Friday, September 07, 2007

I hate my HMO!!

I hate my HMO! HATE THEM! After our visit to the peri yesterday, we were supposed to schedule our next appointment for the in depth ultrasound and possible SR. Well, they wouldn't schedule it because they needed authorization. UGH. Did my RE office ever do that? NO! They just scheduled me then got authorization. Anyway, I did what they said and called my OB to let him know they would be calling for authorization, and he knew what for as well. The peri office never called me today, so I called them. The receptionist tells me I still need authorization. I tell her it is super important I get an appointment because it HAS to be done in a certain time frame. She transfers me to their billing department. This lady says it takes 3 days. UGH. But then luckily she looks me up and an authorization has gone through. However, it is the WRONG authorization. It is for a consult!! So, I totally blame whoever called from the peri office, because they should have known! So, I call my OB and of course he isn't in. I leave a message. Luckily I got someone who seemed competent. Sometimes I don't and they mess up the messages. I made sure she put on there that this was URGENT.

Why can't they just schedule me?!?!? It makes no sense! I HATE HMOS! And why was *I* doing all the leg work? I wish all offices were like my RE office. They always got all authorizations and everything. They were great. I guess that's how it works when many of the patients pay out of pocket. I'm just so mad. I really don't need this stress on top of everything else.

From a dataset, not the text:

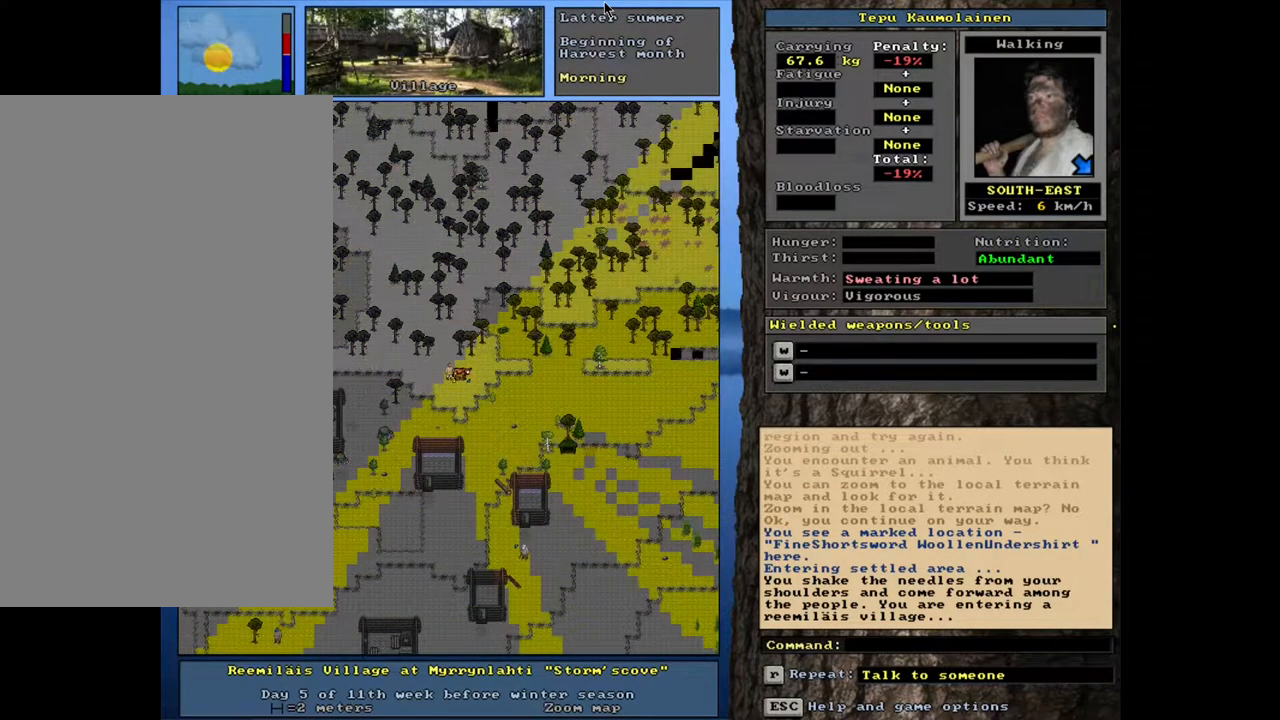
{"keys": [], "mouse": [], "events": []}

I also wanted to address some of Karen's comments. Thank you for the info! I know my peri said he'd done 50 reductions, and has had 1 loss. He is sure the loss was from the reduction because the loss happened the next day. It bothers me a bit that he said he has done 50. Of course, I didn't think to ask if it was 50 total, or 50 a year. I have a feeling I will be calling him back to talk to him some more.


Natalie said...

UGH!!!! What a pain in the ass!!! I hear you.... my RE's office handled everything insurance-wise, I never had to do anything. And this is in MA, where almost everyone has insurance coverage. I don't understand why doctors offices don't do the same thing... who is better at dealing with insurance, them, who does it all the time, or you, who does it once? GAH.

I can't believe they're putting all this onto you. :( And like you said, you can't just sit around waiting!!!! I am just SO mad for you!

Fertilize Me said...

Heather - Gosh. what a nightmare. Still sending my prayers ( ill say thme louder so maybe they are heard this time)

Sara said...

Heather- I am sorry they are being a pain in the ass...the insurance, the office, everyone. Hang in there- keeping you in my thoughts.

Egged Out said...

Oh - what a drag to be dealing with HMOs and authorizations when you need to focus on getting information and quality care and making decisions. I think we go to the same RE and I have found them to be great at dealing with insurance and calling back - I just figured it was because most of us are paying out of pocket (for all or part of the services) and we have choices so they have to provide good customer service. There are several other fertility clinics in our city. I know I will miss them IF I ever move on to an OB/Gyn. My husbands loves their coffee machine. Sorry about your troubles - people should be smoothing the path for you so you can get into see doctors asap. Take care, Egged

Karen said...

argh, how frustrating. HMOs are great for a lot of reasons, but sometimes the bureaucracy is utterly ridiculous. I am grateful to have a PPO, because I'm not sure I could handle the stress of this pregnancy and the bureaucracy of an HMO at the same time.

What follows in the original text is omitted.